**Required work:** Copy every line of text in the listing below word for word, leaving out the pictures.
======== Records shown
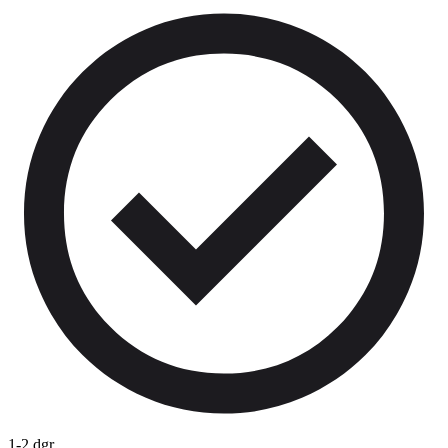
1-2 dgr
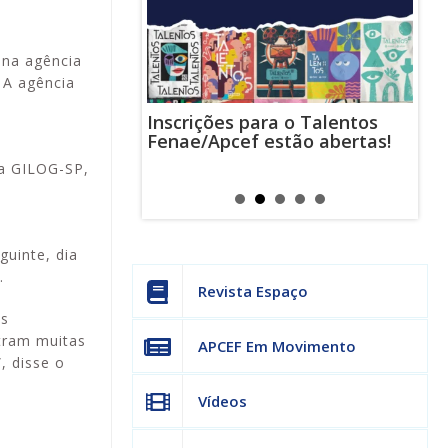
 na agência
 A agência
Inscrições para o Talentos
stas usam
Cha
Fenae/Apcef estão abertas!
-mail para
ind
s mensagens
man
la GILOG-SP,
os judiciais
can
guinte, dia
.
Revista Espaço
os
tram muitas
APCEF Em Movimento
, disse o
Vídeos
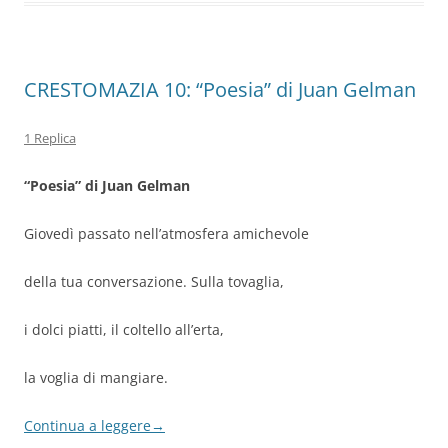
CRESTOMAZIA 10: “Poesia” di Juan Gelman
1 Replica
“Poesia” di Juan Gelman
Giovedì passato nell’atmosfera amichevole
della tua conversazione. Sulla tovaglia,
i dolci piatti, il coltello all’erta,
la voglia di mangiare.
Continua a leggere
→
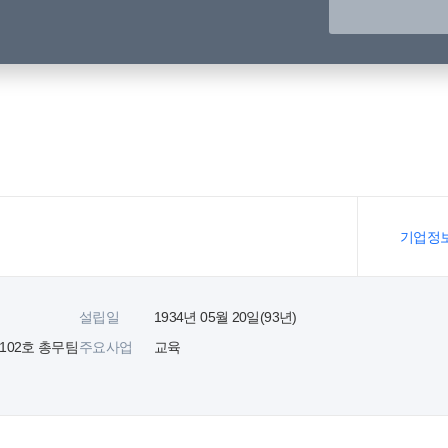
기업정
설립일
1934년 05월 20일(93년)
102호 총무팀
주요사업
교육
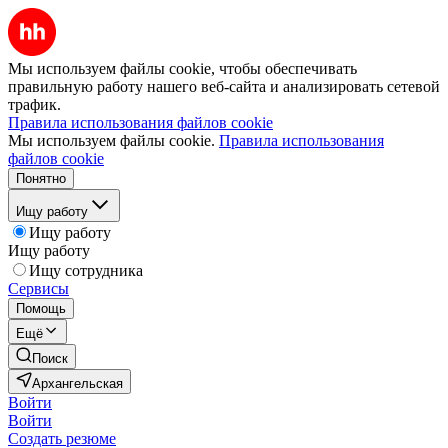
Мы используем файлы cookie, чтобы обеспечивать
правильную работу нашего веб-сайта и анализировать сетевой
трафик.
Правила использования файлов cookie
Мы используем файлы cookie.
Правила использования
файлов cookie
Понятно
Ищу работу
Ищу работу
Ищу работу
Ищу сотрудника
Сервисы
Помощь
Ещё
Поиск
Архангельская
Войти
Войти
Создать резюме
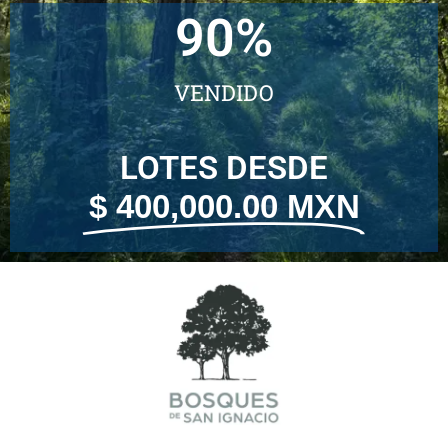
90
%
VENDIDO
LOTES DESDE
$ 400,000.00 MXN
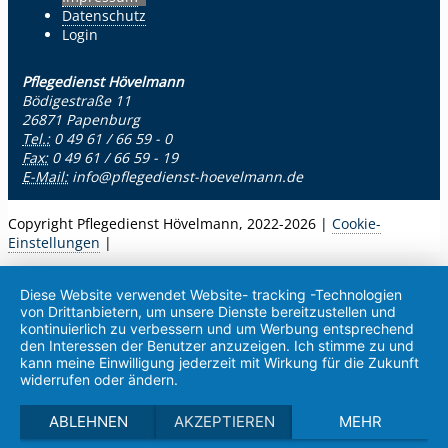
Datenschutz
Login
Pflegedienst Hövelmann
Bödigestraße 11
26871 Papenburg
Tel.:
0 49 61 / 66 59 - 0
Fax:
0 49 61 / 66 59 - 19
E-Mail:
info@pflegedienst-hoevelmann.de
Copyright Pflegedienst Hövelmann, 2022-2026 |
Cookie-
Einstellungen
|
Diese Website verwendet Website- tracking -Technologien
von Drittanbietern, um unsere Dienste bereitzustellen und
kontinuierlich zu verbessern und um Werbung entsprechend
den Interessen der Benutzer anzuzeigen. Ich stimme zu und
kann meine Einwilligung jederzeit mit Wirkung für die Zukunft
widerrufen oder ändern.
ABLEHNEN
AKZEPTIEREN
MEHR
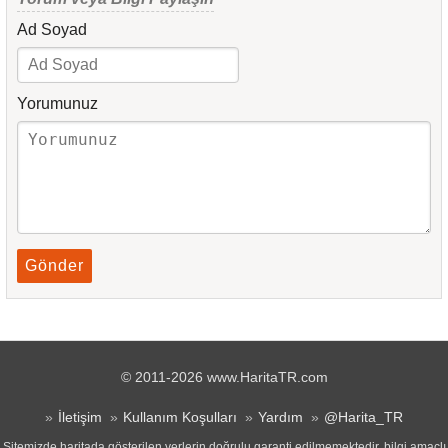
Ad Soyad
Yorumunuz
Gönder
© 2011-2026 www.HaritaTR.com
İletişim
Kullanım Koşulları
Yardım
@Harita_TR
Sitemizde haritada gösterilen yerlerin doğrulu garanti edilmemektedir, bilgi amaçlı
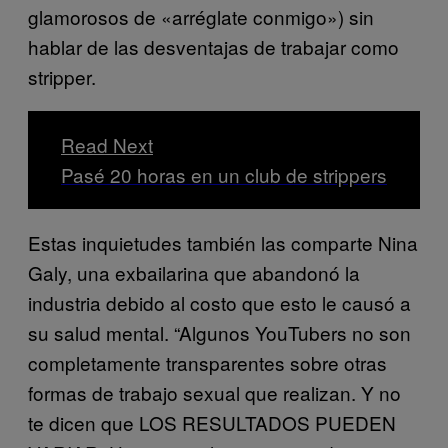
glamorosos de «arréglate conmigo») sin
hablar de las desventajas de trabajar como
stripper.
Read Next
Pasé 20 horas en un club de strippers
Estas inquietudes también las comparte Nina
Galy, una exbailarina que abandonó la
industria debido al costo que esto le causó a
su salud mental. “Algunos YouTubers no son
completamente transparentes sobre otras
formas de trabajo sexual que realizan. Y no
te dicen que LOS RESULTADOS PUEDEN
================
**Answer section:**
1-2 dgr
 na agência
 A agência
Inscrições para o Talentos
stas usam
Cha
Fenae/Apcef estão abertas!
-mail para
ind
s mensagens
man
la GILOG-SP,
os judiciais
can
guinte, dia
.
Revista Espaço
os
tram muitas
APCEF Em Movimento
, disse o
Vídeos
CRESTOMAZIA 10: “Poesia” di Juan Gelman
1 Replica
“Poesia” di Juan Gelman
Giovedì passato nell’atmosfera amichevole
della tua conversazione. Sulla tovaglia,
i dolci piatti, il coltello all’erta,
la voglia di mangiare.
Continua a leggere
→
기업정
설립일
1934년 05월 20일(93년)
102호 총무팀
주요사업
교육
Мы используем файлы cookie, чтобы обеспечивать
правильную работу нашего веб-сайта и анализировать сетевой
трафик.
Правила использования файлов cookie
Мы используем файлы cookie.
Правила использования
файлов cookie
Понятно
Ищу работу
Ищу работу
Ищу работу
Ищу сотрудника
Сервисы
Помощь
Ещё
Поиск
Архангельская
Войти
Войти
Создать резюме
90
%
VENDIDO
LOTES DESDE
$ 400,000.00 MXN
Datenschutz
Login
Pflegedienst Hövelmann
Bödigestraße 11
26871 Papenburg
Tel.:
0 49 61 / 66 59 - 0
Fax:
0 49 61 / 66 59 - 19
E-Mail:
info@pflegedienst-hoevelmann.de
Copyright Pflegedienst Hövelmann, 2022-2026 |
Cookie-
Einstellungen
|
Diese Website verwendet Website- tracking -Technologien
von Drittanbietern, um unsere Dienste bereitzustellen und
kontinuierlich zu verbessern und um Werbung entsprechend
den Interessen der Benutzer anzuzeigen. Ich stimme zu und
kann meine Einwilligung jederzeit mit Wirkung für die Zukunft
widerrufen oder ändern.
ABLEHNEN
AKZEPTIEREN
MEHR
Ad Soyad
Yorumunuz
Gönder
© 2011-2026 www.HaritaTR.com
İletişim
Kullanım Koşulları
Yardım
@Harita_TR
Sitemizde haritada gösterilen yerlerin doğrulu garanti edilmemektedir, bilgi amaçlı
glamorosos de «arréglate conmigo») sin
hablar de las desventajas de trabajar como
stripper.
Read Next
Pasé 20 horas en un club de strippers
Estas inquietudes también las comparte Nina
Galy, una exbailarina que abandonó la
industria debido al costo que esto le causó a
su salud mental. “Algunos YouTubers no son
completamente transparentes sobre otras
formas de trabajo sexual que realizan. Y no
te dicen que LOS RESULTADOS PUEDEN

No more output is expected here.